Training in hIPSC differentiation protocols to generate motor neuron-muscle cultures to replace rat models in study of mitochondria on axon physiology

Project Background

Motor neurons fire action potentials along axons to the neuromuscular junction, which transmits the signal to the muscle fibre via calcium controlled neurotransmitter release. Loss of motor neuron function results in motor neuron diseases, which are both degenerative and incurable. Both the neuromuscular junction and muscle have also been found to be involved in motor neuron disease progression. Neurons from the hippocampi of embryonic rats are currently used to analyse the spread of electrical and calcium signals, and can be combined with muscle cells to form a functional neuromuscular junction model.

Why we funded it

This Training Fellowship aims to replace the use of embryonic rats in the study of axon physiology with an in vitro neuron model derived from differentiated human induced pluripotent stem cells (hiPSCs). These neurons will be co-cultured with hiPSC-derived muscle cells on segregated microfluidic chambers, generating a customisable and transferable in vitro model of the human neuromuscular system.

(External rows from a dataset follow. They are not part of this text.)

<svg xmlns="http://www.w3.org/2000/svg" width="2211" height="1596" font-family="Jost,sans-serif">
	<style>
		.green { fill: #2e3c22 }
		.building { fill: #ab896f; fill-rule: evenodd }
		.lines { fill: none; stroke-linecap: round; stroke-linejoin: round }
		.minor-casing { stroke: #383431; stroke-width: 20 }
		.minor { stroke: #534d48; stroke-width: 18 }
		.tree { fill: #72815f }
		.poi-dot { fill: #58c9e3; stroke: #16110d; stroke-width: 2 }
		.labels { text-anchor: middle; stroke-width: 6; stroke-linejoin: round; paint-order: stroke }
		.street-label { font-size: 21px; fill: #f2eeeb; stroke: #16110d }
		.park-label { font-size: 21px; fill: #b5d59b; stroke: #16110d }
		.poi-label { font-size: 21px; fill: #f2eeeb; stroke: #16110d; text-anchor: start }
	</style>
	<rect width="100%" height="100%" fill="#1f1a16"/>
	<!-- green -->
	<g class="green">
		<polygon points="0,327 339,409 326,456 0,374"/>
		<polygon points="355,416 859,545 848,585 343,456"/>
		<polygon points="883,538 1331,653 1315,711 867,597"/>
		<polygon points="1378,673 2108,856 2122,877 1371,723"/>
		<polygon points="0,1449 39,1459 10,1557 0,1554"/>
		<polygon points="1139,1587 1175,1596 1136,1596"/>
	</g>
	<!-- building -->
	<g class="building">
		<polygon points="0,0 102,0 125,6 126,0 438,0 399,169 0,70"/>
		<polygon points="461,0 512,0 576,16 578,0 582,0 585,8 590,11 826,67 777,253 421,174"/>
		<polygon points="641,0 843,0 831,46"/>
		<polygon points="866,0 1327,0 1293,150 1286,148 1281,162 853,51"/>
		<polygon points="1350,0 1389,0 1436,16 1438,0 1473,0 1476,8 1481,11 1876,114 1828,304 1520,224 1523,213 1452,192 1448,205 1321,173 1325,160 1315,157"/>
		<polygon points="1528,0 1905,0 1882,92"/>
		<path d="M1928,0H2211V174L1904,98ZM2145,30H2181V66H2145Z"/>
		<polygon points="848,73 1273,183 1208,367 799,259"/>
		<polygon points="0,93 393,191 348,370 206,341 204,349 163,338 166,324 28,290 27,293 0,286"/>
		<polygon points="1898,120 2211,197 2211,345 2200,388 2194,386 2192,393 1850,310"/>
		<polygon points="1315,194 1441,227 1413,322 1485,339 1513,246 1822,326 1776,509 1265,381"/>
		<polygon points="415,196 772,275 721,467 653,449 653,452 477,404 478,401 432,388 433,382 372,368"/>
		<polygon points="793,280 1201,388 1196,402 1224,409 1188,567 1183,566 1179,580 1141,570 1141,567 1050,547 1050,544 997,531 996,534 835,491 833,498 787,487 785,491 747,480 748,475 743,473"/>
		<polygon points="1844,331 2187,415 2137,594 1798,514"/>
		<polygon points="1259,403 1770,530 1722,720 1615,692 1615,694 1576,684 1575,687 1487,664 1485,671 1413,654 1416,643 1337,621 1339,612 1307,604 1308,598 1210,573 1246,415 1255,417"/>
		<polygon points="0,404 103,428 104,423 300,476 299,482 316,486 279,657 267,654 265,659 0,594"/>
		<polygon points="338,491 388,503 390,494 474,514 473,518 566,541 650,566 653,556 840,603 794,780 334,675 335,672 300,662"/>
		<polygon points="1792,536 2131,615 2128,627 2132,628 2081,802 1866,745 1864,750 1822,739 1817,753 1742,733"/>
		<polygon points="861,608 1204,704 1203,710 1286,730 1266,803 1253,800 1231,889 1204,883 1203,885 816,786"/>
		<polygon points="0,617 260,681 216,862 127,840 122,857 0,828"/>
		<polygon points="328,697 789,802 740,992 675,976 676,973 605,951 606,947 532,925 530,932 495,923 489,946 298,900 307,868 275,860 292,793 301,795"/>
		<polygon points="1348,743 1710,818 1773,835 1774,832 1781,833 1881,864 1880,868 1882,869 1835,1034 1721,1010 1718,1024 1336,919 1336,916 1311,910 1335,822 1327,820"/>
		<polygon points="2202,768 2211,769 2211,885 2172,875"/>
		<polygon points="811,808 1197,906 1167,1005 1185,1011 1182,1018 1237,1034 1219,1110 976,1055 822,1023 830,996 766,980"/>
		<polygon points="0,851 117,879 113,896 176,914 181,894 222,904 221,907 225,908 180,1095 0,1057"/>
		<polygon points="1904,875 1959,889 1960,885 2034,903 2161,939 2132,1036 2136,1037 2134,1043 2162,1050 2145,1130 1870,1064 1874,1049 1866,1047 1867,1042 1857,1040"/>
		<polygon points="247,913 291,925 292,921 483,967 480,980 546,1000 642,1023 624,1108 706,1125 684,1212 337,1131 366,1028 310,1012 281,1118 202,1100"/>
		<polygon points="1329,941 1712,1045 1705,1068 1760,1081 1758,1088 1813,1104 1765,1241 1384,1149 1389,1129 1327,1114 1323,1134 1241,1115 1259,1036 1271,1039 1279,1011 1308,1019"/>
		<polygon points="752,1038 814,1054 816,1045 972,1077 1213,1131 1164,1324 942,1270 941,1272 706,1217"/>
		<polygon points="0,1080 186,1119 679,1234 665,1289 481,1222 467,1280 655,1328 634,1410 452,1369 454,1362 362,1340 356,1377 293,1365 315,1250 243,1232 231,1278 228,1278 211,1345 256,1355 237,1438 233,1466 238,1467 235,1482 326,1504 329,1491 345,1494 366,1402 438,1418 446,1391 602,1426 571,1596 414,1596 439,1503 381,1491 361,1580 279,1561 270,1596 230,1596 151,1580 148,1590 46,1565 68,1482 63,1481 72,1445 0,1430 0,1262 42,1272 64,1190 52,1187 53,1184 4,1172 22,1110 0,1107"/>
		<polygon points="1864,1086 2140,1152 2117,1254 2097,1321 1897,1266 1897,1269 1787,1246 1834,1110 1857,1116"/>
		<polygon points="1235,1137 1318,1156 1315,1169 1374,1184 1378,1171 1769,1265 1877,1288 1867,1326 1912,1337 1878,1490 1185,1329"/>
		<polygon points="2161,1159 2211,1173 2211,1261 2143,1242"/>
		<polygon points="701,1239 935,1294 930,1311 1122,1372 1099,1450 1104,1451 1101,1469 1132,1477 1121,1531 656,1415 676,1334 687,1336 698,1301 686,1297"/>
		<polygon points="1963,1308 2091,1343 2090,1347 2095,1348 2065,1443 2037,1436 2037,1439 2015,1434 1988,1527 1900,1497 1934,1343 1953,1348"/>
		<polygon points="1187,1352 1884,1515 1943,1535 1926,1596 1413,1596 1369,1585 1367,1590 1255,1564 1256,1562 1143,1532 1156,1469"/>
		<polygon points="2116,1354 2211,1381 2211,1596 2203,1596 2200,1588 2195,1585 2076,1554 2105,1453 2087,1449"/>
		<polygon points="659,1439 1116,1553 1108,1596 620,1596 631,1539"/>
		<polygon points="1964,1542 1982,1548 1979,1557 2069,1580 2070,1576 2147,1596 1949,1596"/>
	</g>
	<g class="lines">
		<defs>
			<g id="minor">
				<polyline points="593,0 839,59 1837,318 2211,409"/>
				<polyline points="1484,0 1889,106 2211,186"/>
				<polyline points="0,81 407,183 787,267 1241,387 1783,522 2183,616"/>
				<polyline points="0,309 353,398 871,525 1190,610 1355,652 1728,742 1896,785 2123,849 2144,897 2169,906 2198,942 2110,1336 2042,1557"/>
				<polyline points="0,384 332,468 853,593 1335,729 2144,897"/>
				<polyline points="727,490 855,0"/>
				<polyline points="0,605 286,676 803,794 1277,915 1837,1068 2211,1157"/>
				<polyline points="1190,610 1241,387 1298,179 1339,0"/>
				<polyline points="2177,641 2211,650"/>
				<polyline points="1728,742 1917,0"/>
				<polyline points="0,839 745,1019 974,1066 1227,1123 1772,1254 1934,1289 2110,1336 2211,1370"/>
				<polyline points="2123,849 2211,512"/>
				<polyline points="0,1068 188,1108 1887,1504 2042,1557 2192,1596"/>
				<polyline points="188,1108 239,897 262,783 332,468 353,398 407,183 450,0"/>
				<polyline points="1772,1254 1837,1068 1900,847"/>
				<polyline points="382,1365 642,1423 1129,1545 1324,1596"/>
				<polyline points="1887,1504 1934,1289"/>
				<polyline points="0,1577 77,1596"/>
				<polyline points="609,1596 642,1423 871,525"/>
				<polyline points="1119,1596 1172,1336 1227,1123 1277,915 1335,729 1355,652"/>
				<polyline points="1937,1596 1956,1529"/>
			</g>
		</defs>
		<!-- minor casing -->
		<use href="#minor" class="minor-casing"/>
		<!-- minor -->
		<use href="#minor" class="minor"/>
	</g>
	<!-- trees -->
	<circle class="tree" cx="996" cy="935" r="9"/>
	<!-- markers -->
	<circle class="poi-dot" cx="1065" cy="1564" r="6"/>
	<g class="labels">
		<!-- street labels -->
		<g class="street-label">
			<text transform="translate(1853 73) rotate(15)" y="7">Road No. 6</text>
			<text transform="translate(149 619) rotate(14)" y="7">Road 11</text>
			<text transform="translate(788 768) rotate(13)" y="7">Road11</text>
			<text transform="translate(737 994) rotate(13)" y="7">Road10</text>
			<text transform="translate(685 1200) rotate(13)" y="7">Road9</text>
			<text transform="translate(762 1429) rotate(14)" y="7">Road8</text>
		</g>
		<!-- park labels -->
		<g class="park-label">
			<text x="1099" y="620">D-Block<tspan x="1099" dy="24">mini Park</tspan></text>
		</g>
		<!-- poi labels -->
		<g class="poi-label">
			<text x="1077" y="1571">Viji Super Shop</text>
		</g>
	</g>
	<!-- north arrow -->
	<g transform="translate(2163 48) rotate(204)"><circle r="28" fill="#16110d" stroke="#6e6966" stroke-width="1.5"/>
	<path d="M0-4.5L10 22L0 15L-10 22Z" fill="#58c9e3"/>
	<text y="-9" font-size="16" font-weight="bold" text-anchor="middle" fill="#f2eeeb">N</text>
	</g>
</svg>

Dr Rigby estimates that his experiments surrounding functional axon physiology require approximately 50 adult rats and 600 embryonic pups per year. The use of hiPSC-derived motor neurons will replace all rats required for these studies. In order for motor neurons to form realistic synapses, the isolated neurons are co-cultured with muscle cells, requiring the use of additional animals. The differentiation of hiPSCs into muscle cells will lead to further replacement of ~200 chicks or ~100 mice per year in Dr Rigby’s experiments.

Research Methods

Dysfunction of mitochondria is known to impact on the pathogenesis of motor neuron diseases, often in the pre-symptomatic stages. Both calcium signalling and neurotransmitter release are affected by mitochondria function but the effect of mitochondria on propagation of an action potential has not yet been explored. Through this fellowship, Dr Rigby aims to use genetically encoded voltage indicators to measure changes in axonal membrane voltage in the in vitro neuromuscular junction model. The generation of the neuromuscular microfluidic device in this proposal can be used further to study motor neuron axon, or general axon, physiology and Dr. Rigby seeks to optimise functional assays to allow for a “plug and play” neuromuscular microfluidic device. hiPSCs can also be isolated from patients with genetic variants linked with motor neuron diseases. The combination of patient-derived hiPSCs with the neuromuscular microfluidic devices, allows for in depth in vitro studies of the pathological mechanisms of neurodegeneration.